A Agência Nacional de Proteção de Dados (ANPD) publicou as primeiras orientações oficiais sobre a aplicação do ECA Digital. O guia esclarece pontos cruciais para o mercado, especialmente o cronograma de fiscalização e as exigências para sistemas que atendem o público infantojuvenil.
O Calendário da Fiscalização
Embora o monitoramento preliminar tenha começado em 2025, o órgão estabeleceu etapas claras para a implementação da lei:
- Imediato (Março/2026): Foco em lojas de aplicativos e sistemas operacionais, considerados os pilares do acesso digital.
- Agosto de 2026: Expansão do monitoramento para outros setores e grupos de fornecedores, com base no nível de risco de cada produto.
- Agosto a Novembro de 2026: Período de adaptação para que as plataformas implementem soluções eficazes de aferição de idade.
- Janeiro de 2027: Início oficial das ações punitivas, incluindo a aplicação de multas para empresas em descumprimento.
Regras para Identificação de Idade
A ANPD não impõe uma tecnologia específica, mas exige que o método escolhido seja robusto, transparente e não discriminatório.

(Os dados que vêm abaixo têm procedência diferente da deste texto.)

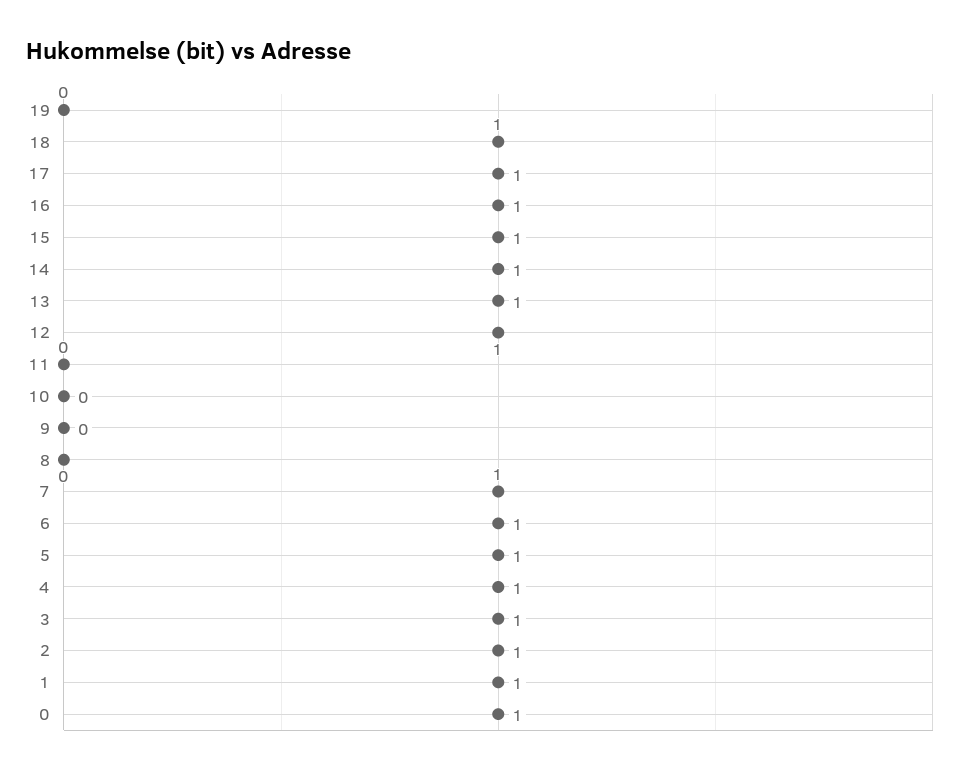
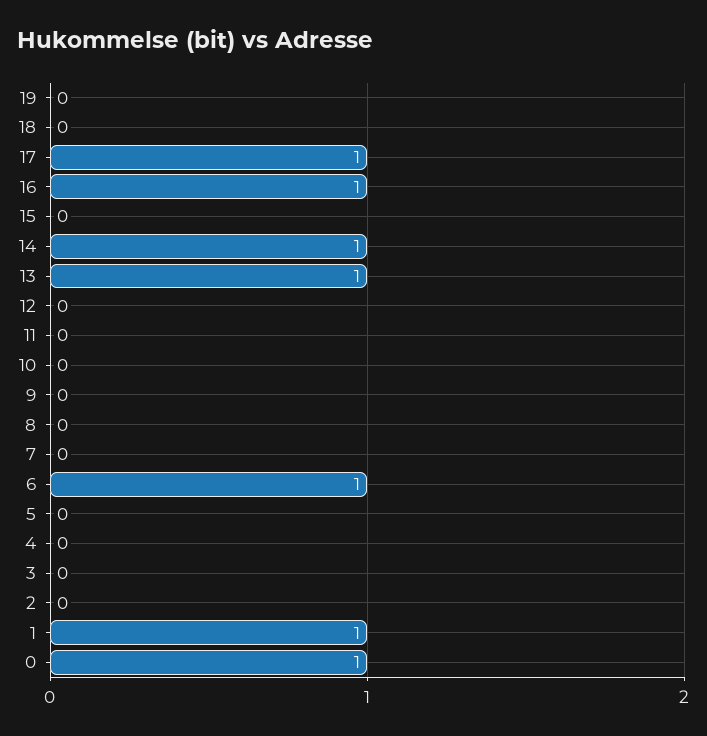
  {
    "19": 0,
-   "18": 1,
+   "18": 0,
    "17": 1,
    "16": 1,
-   "15": 1,
+   "15": 0,
    "14": 1,
    "13": 1,
-   "12": 1,
+   "12": 0,
    "11": 0,
    "10": 0,
    "9": 0,
    "8": 0,
-   "7": 1,
+   "7": 0,
    "6": 1,
-   "5": 1,
+   "5": 0,
-   "4": 1,
+   "4": 0,
-   "3": 1,
+   "3": 0,
-   "2": 1,
+   "2": 0,
    "1": 1,
    "0": 1
  }

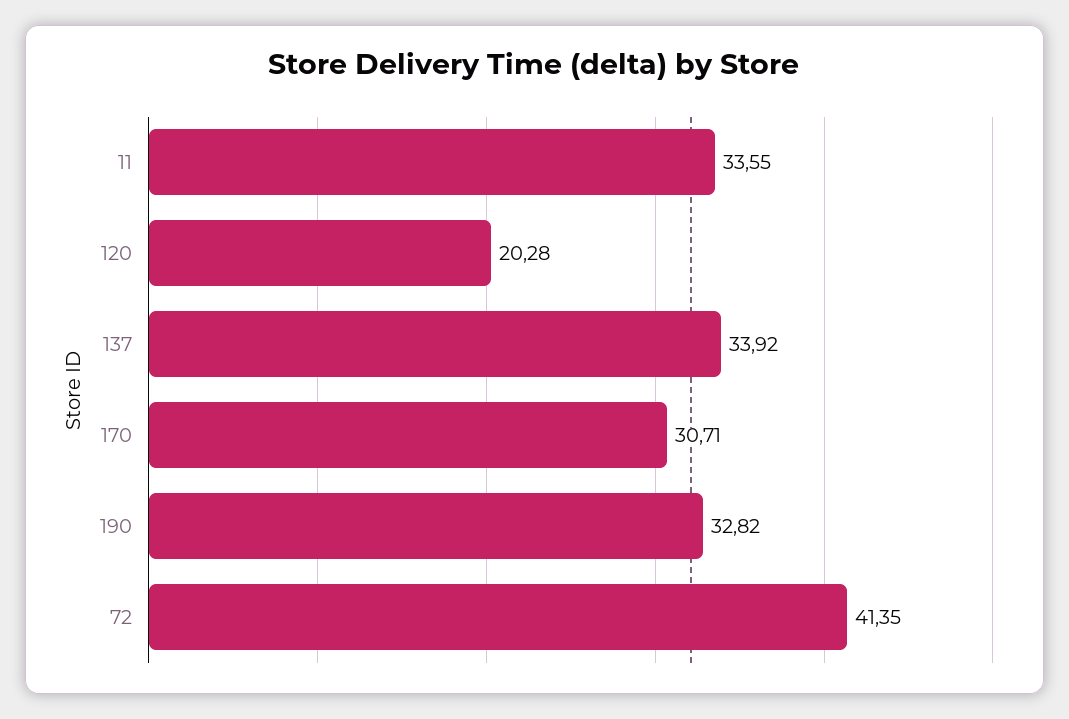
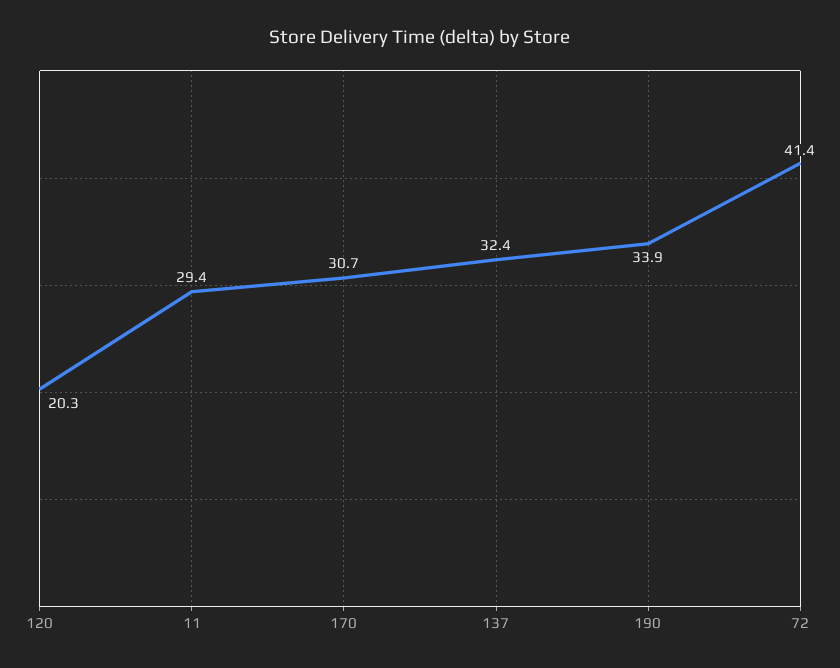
  {
-   "11": 33.55,
+   "11": 29.4,
    "120": 20.28,
-   "137": 33.92,
+   "137": 32.4,
    "170": 30.71,
-   "190": 32.82,
+   "190": 33.9,
    "72": 41.35
  }

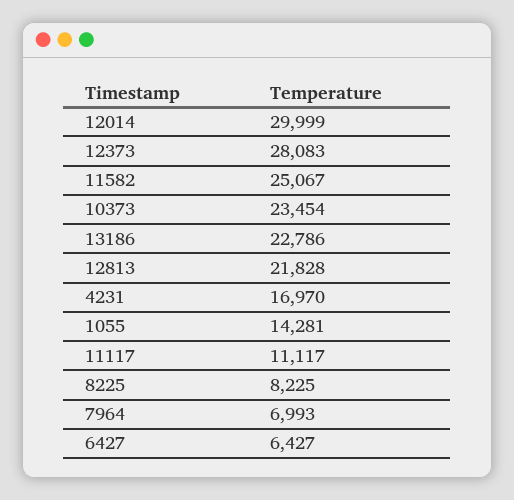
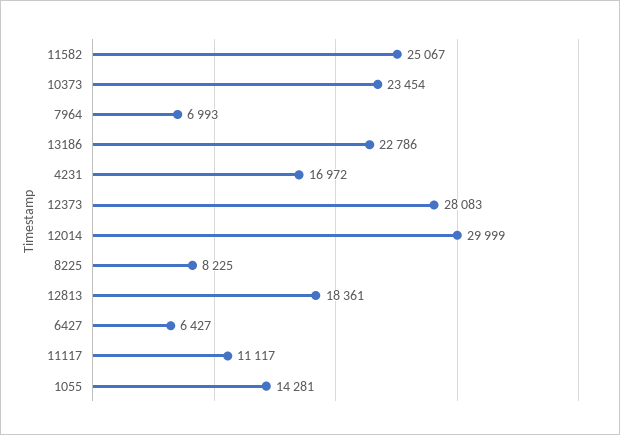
  {
    "12014": 29999,
    "12373": 28083,
    "11582": 25067,
    "10373": 23454,
    "13186": 22786,
-   "12813": 21828,
+   "12813": 18361,
-   "4231": 16970,
+   "4231": 16972,
    "1055": 14281,
    "11117": 11117,
    "8225": 8225,
    "7964": 6993,
    "6427": 6427
  }

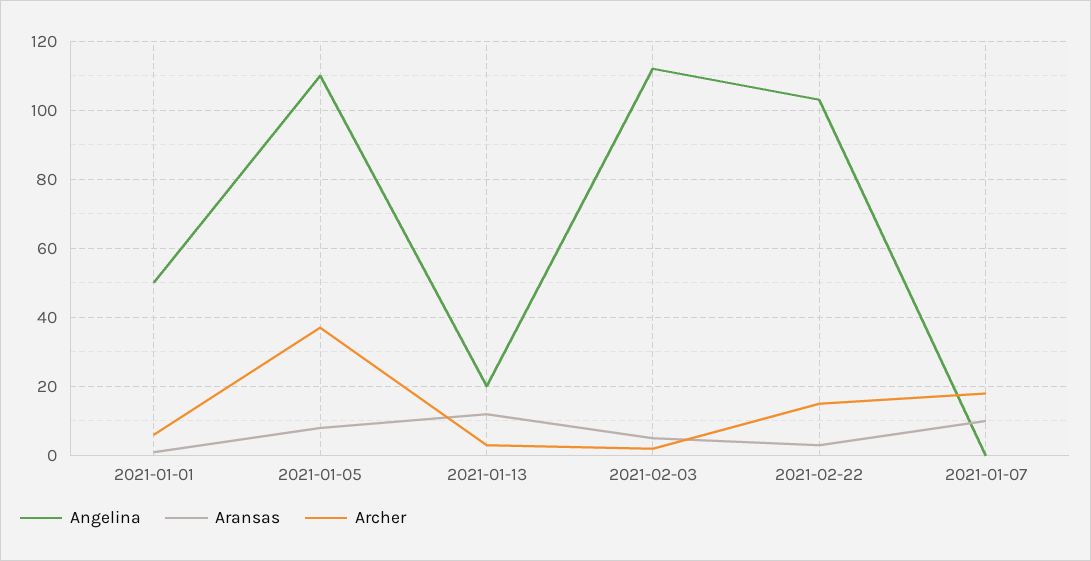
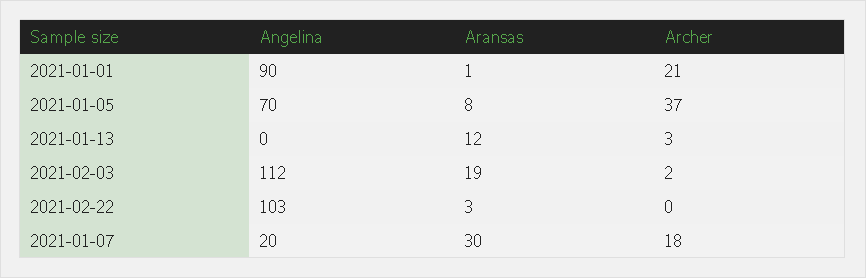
  {
    "Angelina": {
-     "2021-01-01": 50,
+     "2021-01-01": 90,
-     "2021-01-05": 110,
+     "2021-01-05": 70,
-     "2021-01-13": 20,
+     "2021-01-13": 0,
      "2021-02-03": 112,
      "2021-02-22": 103,
-     "2021-01-07": 0
+     "2021-01-07": 20
    },
    "Aransas": {
      "2021-01-01": 1,
      "2021-01-05": 8,
      "2021-01-13": 12,
-     "2021-02-03": 5,
+     "2021-02-03": 19,
      "2021-02-22": 3,
-     "2021-01-07": 10
+     "2021-01-07": 30
    },
    "Archer": {
-     "2021-01-01": 5,
+     "2021-01-01": 21,
      "2021-01-05": 37,
      "2021-01-13": 3,
      "2021-02-03": 2,
-     "2021-02-22": 15,
+     "2021-02-22": 0,
      "2021-01-07": 18
    }
  }

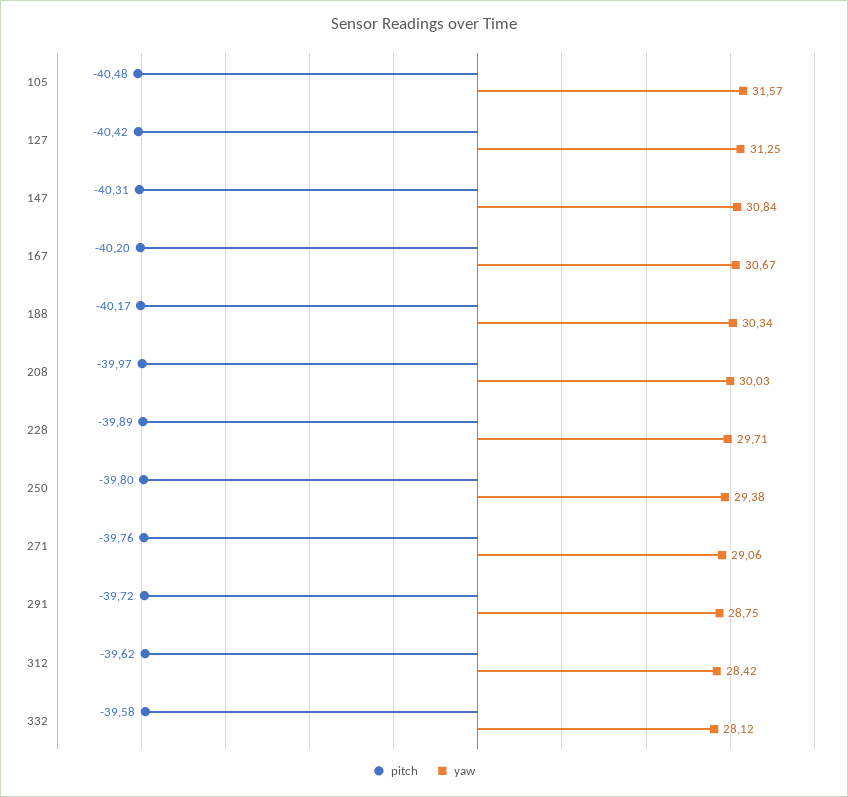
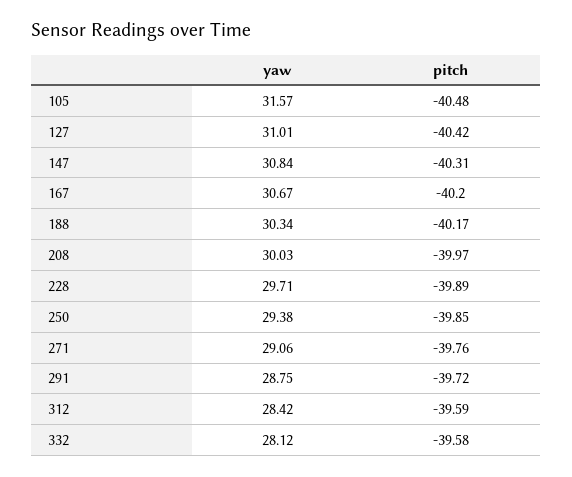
  {
    "pitch": {
      "105": -40.48,
      "127": -40.42,
      "147": -40.31,
      "167": -40.2,
      "188": -40.17,
      "208": -39.97,
      "228": -39.89,
-     "250": -39.8,
+     "250": -39.85,
      "271": -39.76,
      "291": -39.72,
-     "312": -39.62,
+     "312": -39.59,
      "332": -39.58
    },
    "yaw": {
      "105": 31.57,
-     "127": 31.25,
+     "127": 31.01,
      "147": 30.84,
      "167": 30.67,
      "188": 30.34,
      "208": 30.03,
      "228": 29.71,
      "250": 29.38,
      "271": 29.06,
      "291": 28.75,
      "312": 28.42,
      "332": 28.12
    }
  }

Um ponto de atenção é o uso de biometria e reconhecimento facial: embora permitidos, não são os métodos preferenciais da agência devido ao alto risco de privacidade. Em vez disso, o órgão incentiva o uso de Prova de Conhecimento Zero (ZKP) — uma técnica que permite validar a idade (como a data de nascimento) sem que o sistema acesse ou armazene dados desnecessários do usuário.
Regras de Ouro e Próximos Passos
O documento reforça a proibição do reuso de dados de verificação para fins comerciais ou publicitários. Além disso, a ANPD mantém o poder de intervir imediatamente em casos urgentes ou denúncias graves, independentemente do cronograma oficial.
Vale notar que estas diretrizes são preliminares; uma nova consulta pública deve ocorrer nos próximos meses para refinar as normas definitivas. O guia completo já está disponível para consulta no site da agência.